Monday, September 10, 2007

finally, the day has come (and i'm not talking abt yan's birthday). the last day of my freedom, also known as the last day of my baby's torturous imprisonment. how ironic, i know. I'll be starting school official tmr. actually, i'm not nervous or whatever, i'm just afraid that screwed up place will mess it up for me and that i've more things to settle and deal with after which. that's precisely why i dislike that place. so much.

i've always been an extremist and an idealist. i dream of perfection. and also how many things should be like. like i always feel, new school term means new stuff which explains the numerous of bags i have, some only used for one school term. and also how love should be like. how a couple in love should be like. or how the feeling of love should be like. i know this is not the right way but in my life and in my dictionary, these are the definitions i have. maybe that's why i always tend to think too much, cos in life, many things are so not up to standard. and i get disappointed and such disappointment would lead to unhappiness. maybe as i start uni, leading a different phase of my life, i should change my mindset. i should just work hard towards my goals. expect less and give more. maybe then, i would be happier, i hope. but being an extremist i would still stick to it. i want nothing more the the best. either i do it or not. and if i do it and put in all my effort and work, i know i will get it.

yes, this is my attitude to start school. sounds good, hope it'll be really good. and to my baby.. welcome to civilisation for ten straight days!

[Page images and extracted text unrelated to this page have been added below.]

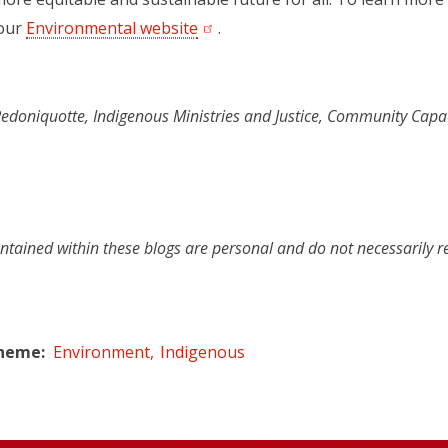
 our
Environmental website
(opens in a new tab)
.
doniquotte, Indigenous Ministries and Justice, Community Capa
ntained within these blogs are personal and do not necessarily r
Theme
Environment
Indigenous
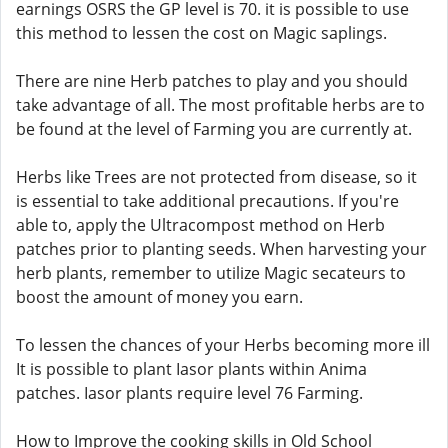
earnings OSRS the GP level is 70. it is possible to use
this method to lessen the cost on Magic saplings.
There are nine Herb patches to play and you should
take advantage of all. The most profitable herbs are to
be found at the level of Farming you are currently at.
Herbs like Trees are not protected from disease, so it
is essential to take additional precautions. If you're
able to, apply the Ultracompost method on Herb
patches prior to planting seeds. When harvesting your
herb plants, remember to utilize Magic secateurs to
boost the amount of money you earn.
To lessen the chances of your Herbs becoming more ill
It is possible to plant Iasor plants within Anima
patches. Iasor plants require level 76 Farming.
How to Improve the cooking skills in Old School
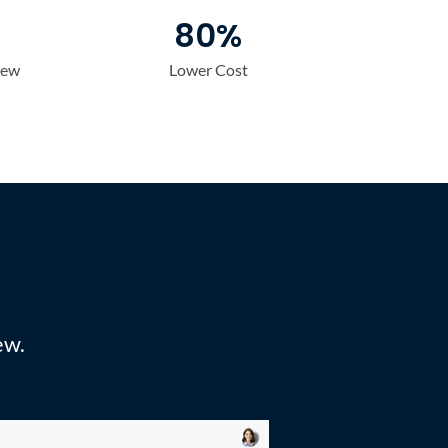
80%
iew
Lower Cost
Max
ew.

Monday, September 03, 2007

I will not say things such as getting married, forever and ever or anything else that relates to it anymore. I don't think I am ready for it and frankly speaking, I know hardly anyone will be ready for it at a age of 20 but what I meant is that, my love has not matured to even a stage where such thoughts could be entertained. so who exactly was I trying to kid? myself? or just hanging on to the one simple fact, solid it may seem but who knows may dissolve and burst one day?

It takes alot to love. Love is something that happened. We don't know how but it just did and it's sweet but it doesn't mean that could last forever. Anything that we want to last must involve effort and work being put to it. We want good grades after our first decent paper means putting in extra efoort to maintain and to push it to greater heights. Therefore when we want our love to last, effort must be placed in as well. so at this point of my life, i'm not sure I'm ready to take it to that marriage level yet because there are lots of problems to learn and understand. I don't think i'm mature enough to want to take it to the level too. being that naive princess that i wanna be just wun work.

at the end of the day, i feel listening to talking is important. it takes two hands to clap. i've always wanted to be a person who's clear about what she wants and i guess i've attained that. I'm sure i know what I want, just the process seemed a little rocky. i have my own faults and I know that.

i don't even know should i begin this alone... or wait. i'm not the patient kind, tt's why.